Oleksiy Zbun

Personal information
- Full name: Oleksiy Oleksandrovych Zbun
- Date of birth: 9 June 1997 (age 29)
- Place of birth: Sobolivka, Zhytomyr Oblast, Ukraine
- Height: 1.79 m (5 ft 10+1⁄2 in)
- Position: Midfielder

Youth career
- 2012–2014: BVUFK Brovary

Senior career*
- Years: Team / Apps / (Gls)
- 2015: Shpolatekhahro / 5 / (1)
- 2015–2018: Zirka Kropyvnytskyi / 34 / (2)
- 2019: Torpedo Minsk / 9 / (0)
- 2019–2020: Hirnyk-Sport Horishni Plavni / 37 / (3)
- 2021–2022: Kryvbas Kryvyi Rih / 19 / (4)
- 2022: Džiugas Telšiai / 15 / (4)
- 2023: Sūduva / 24 / (4)
- 2023–2025: Hebar / 42 / (3)
- 2025–2026: Elana Toruń / 20 / (1)

International career
- 2017–2018: Ukraine U21 / 2 / (0)
----
### Tasks and exercises
(1) Summarize the profile of footballer Oleksiy Zbun in two sentences.
(2) From the Oleksiy Zbun profile, name every senior club whose spell began in 2019 or later.
(3) Carry the Oleksiy Zbun profile forward from its final entry.
The listing that follows comes from a separate source unrelated to the player profile.

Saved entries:
----
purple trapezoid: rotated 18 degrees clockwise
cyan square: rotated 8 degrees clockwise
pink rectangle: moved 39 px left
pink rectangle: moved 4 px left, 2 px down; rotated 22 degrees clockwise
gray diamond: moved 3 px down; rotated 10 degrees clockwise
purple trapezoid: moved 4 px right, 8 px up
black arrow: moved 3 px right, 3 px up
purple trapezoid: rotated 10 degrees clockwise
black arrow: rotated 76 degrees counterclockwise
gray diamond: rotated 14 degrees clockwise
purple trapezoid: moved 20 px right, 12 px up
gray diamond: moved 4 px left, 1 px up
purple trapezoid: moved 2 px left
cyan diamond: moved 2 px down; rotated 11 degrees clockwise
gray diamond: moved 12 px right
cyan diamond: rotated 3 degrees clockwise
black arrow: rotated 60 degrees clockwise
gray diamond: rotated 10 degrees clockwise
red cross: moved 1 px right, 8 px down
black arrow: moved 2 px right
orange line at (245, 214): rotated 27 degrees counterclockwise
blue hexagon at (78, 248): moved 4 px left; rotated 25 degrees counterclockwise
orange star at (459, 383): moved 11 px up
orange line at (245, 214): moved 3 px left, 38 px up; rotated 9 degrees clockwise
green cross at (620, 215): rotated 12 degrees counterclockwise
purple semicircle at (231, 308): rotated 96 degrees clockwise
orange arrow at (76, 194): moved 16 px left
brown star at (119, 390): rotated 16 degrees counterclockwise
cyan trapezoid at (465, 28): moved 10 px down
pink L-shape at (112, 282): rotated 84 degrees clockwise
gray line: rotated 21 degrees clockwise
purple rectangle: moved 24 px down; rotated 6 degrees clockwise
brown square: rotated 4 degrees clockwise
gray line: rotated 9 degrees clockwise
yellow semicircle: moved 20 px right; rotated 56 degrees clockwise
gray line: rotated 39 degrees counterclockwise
----
### Responses in order
(1) Oleksiy Oleksandrovych Zbun, a midfielder born on 9 June 1997 in Sobolivka, Zhytomyr Oblast, Ukraine, came through the youth ranks at BVUFK Brovary from 2012 to 2014. Zbun's senior career began with Shpolatekhahro in 2015 and ran through clubs including Zirka Kropyvnytskyi, Kryvbas Kryvyi Rih, Sūduva and Hebar up to Elana Toruń in 2025–2026, and Zbun made two appearances without scoring for Ukraine U21 in 2017–2018.

(2) Torpedo Minsk, Hirnyk-Sport Horishni Plavni, Kryvbas Kryvyi Rih, Džiugas Telšiai, Sūduva, Hebar, Elana Toruń

(3)
= Oleksiy Zbun =

Ukrainian footballer

Oleksiy Zbun (Олексій Олександрович Збунь; born 9 June 1997) is a Ukrainian professional footballer who plays as a midfielder.

==Career==
Zbun is a product of Brovary youth sport school system. He continued his career in the amateur club Shpolatekhahro from Shpola in Cherkasy Oblast, but in July 2015 signed contract with FC Zirka Kirovohrad.

He made his debut for Zirka as a second-half substitute in a league match against Dnipro on 1 April 2017.